19.10.13

The Former Sports Star


“Some people belong in school.”

The former sports star grinned annoyingly as he stood at the bar with his upper body wrapped in a pink shirt, the collar raised. His hair looked every hour that had passed since it was wet-combed, and his fingertips were all yellow from smoking. A cheap tattoo struggled to make its banal point over the acne scars on his neck. The former sports star laughed and spoke loudly with his two broad-shouldered buddies, who wore similar clothes. They pushed each other around playfully, spilling beer from the branded glasses they were holding, onto a floor peppered with their smudged footprints. Their shadows danced across the TV screen on the wall. It was noon. Long rectangles of sunlight moved gradually north-west across the bar's open-brick interior, as a man with a soul patch read a newspaper and a young couple ate brunch. A barmaid made a coffee machine hiss and splutter. Sting played on the radio.

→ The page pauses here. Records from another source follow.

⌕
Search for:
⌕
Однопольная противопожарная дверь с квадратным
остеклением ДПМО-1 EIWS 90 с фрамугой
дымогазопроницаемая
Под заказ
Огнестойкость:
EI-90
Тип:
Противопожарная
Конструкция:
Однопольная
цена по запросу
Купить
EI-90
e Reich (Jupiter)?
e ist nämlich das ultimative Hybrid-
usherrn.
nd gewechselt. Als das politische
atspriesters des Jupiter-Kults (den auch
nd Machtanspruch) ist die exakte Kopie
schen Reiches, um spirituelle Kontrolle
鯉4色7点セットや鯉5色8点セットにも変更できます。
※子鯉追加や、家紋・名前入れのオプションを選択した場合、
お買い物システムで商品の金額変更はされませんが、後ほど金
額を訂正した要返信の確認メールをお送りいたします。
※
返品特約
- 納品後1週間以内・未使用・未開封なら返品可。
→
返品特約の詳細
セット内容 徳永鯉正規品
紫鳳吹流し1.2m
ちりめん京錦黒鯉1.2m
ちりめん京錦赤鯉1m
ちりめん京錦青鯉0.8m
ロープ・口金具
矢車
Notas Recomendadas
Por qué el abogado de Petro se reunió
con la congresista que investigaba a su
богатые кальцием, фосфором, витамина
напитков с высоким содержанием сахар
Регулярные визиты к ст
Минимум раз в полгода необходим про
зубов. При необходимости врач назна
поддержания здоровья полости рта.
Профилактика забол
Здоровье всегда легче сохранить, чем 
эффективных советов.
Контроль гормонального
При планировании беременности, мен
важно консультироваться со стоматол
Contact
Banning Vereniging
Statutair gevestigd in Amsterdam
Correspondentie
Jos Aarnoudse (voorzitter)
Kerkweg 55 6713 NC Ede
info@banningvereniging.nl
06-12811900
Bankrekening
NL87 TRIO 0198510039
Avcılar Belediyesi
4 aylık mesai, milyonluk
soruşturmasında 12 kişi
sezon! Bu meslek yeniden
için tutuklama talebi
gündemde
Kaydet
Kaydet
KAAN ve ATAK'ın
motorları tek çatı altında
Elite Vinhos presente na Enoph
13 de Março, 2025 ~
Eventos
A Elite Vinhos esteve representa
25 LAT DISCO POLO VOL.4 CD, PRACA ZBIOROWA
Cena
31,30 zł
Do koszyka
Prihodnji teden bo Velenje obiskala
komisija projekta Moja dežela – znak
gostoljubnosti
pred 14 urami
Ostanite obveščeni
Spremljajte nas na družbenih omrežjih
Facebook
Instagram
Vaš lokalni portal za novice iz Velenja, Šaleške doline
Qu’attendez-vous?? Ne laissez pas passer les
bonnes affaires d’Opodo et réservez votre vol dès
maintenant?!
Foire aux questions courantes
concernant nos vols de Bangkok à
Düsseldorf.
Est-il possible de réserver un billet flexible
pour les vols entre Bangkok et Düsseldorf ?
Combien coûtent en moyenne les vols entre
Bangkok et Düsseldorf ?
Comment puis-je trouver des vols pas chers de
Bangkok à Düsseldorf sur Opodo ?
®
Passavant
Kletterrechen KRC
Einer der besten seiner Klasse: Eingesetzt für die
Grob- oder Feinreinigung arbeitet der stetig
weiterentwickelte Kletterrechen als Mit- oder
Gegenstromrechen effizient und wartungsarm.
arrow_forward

The former sports star didn’t like it when his two buddies left him. He found himself drinking faster while he waited for them to return. The vermillion red of the former sports star's flushed face appeared at odds with eyes still wild from the previous night's chemicals. Beads of sweat made his temples shine. It was winter and the radiators had been going all day. He felt the couple eating brunch looking his way, and wondered whether his posture was questionable. After pretending to admire the generic canvas prints lining the walls, his gaze fell inevitably on the TV screen, which was showing football. It showed little else.

Between the ages of 11 and about 18, the former sports star played football at every competitive junior level. He’d captained teams in tournament finals, scored important goals, made rousing half-time speeches, and got pretty close to the summit of what a young footballer could achieve. Throughout the transcendental highs and lows, and the pervasive, harassing pressure from his coaches, the whole sporting experience had conditioned him to believe that the only ability absolutely necessary in a person was the ability to deal effectively with abuse and criticism. This explained why he'd picked on weaker kids back in school. It wasn’t about demonstrating his authority – it was about encouraging them to stand up for themselves, and he became offended when people like Stone wouldn't. He did stuff to Stone that neither of them told anyone about, for opposite reasons.

Even in his best years, there were times when the former sports star would be sat in Geography, looking out over the dark trees, the wind and the rain, despairing as he remembered that he had morning practice in an hour. His life changed when he met Kate. With every confidence he was doing the right thing, he sacrificed the seven years of training and a more-or-less-guaranteed career for that long, perfect summer when neither of them had any worries in the world. They became each other's first times. They made plans for the future. She went to university and got into books, while he got a job and saved. He went to visit her a couple months later, when she'd started calling herself Rice. When she kissed differently. When it was all over. He blamed her for changing, and himself for not. It was around then that he began needing a strong drink after every shift at work.

The former sports star watched the TV screen with a clenched jaw. His two buddies were unconscious upstairs. The couple eating brunch were still looking at him.

“Some people just belong in school...” Stone said again to Rice, wiping his mouth with a napkin.